▶ [GIVEN REQUEST]: Swap every "common name" in the listing below for "vernacular name", and leave all other lines and words as they are.

-----

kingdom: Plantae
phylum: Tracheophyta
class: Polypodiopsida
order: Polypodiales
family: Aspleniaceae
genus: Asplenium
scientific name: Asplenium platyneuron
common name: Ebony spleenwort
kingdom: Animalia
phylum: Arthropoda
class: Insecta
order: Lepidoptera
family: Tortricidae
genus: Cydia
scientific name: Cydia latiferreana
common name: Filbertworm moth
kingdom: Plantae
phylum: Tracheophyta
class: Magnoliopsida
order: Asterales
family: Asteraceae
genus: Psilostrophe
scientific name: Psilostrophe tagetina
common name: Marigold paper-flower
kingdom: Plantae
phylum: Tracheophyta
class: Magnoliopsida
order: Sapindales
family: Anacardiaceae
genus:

-----

▶ [OUTPUT FOR THIS EXERCISE]:
kingdom: Plantae
phylum: Tracheophyta
class: Polypodiopsida
order: Polypodiales
family: Aspleniaceae
genus: Asplenium
scientific name: Asplenium platyneuron
vernacular name: Ebony spleenwort
kingdom: Animalia
phylum: Arthropoda
class: Insecta
order: Lepidoptera
family: Tortricidae
genus: Cydia
scientific name: Cydia latiferreana
vernacular name: Filbertworm moth
kingdom: Plantae
phylum: Tracheophyta
class: Magnoliopsida
order: Asterales
family: Asteraceae
genus: Psilostrophe
scientific name: Psilostrophe tagetina
vernacular name: Marigold paper-flower
kingdom: Plantae
phylum: Tracheophyta
class: Magnoliopsida
order: Sapindales
family: Anacardiaceae
genus:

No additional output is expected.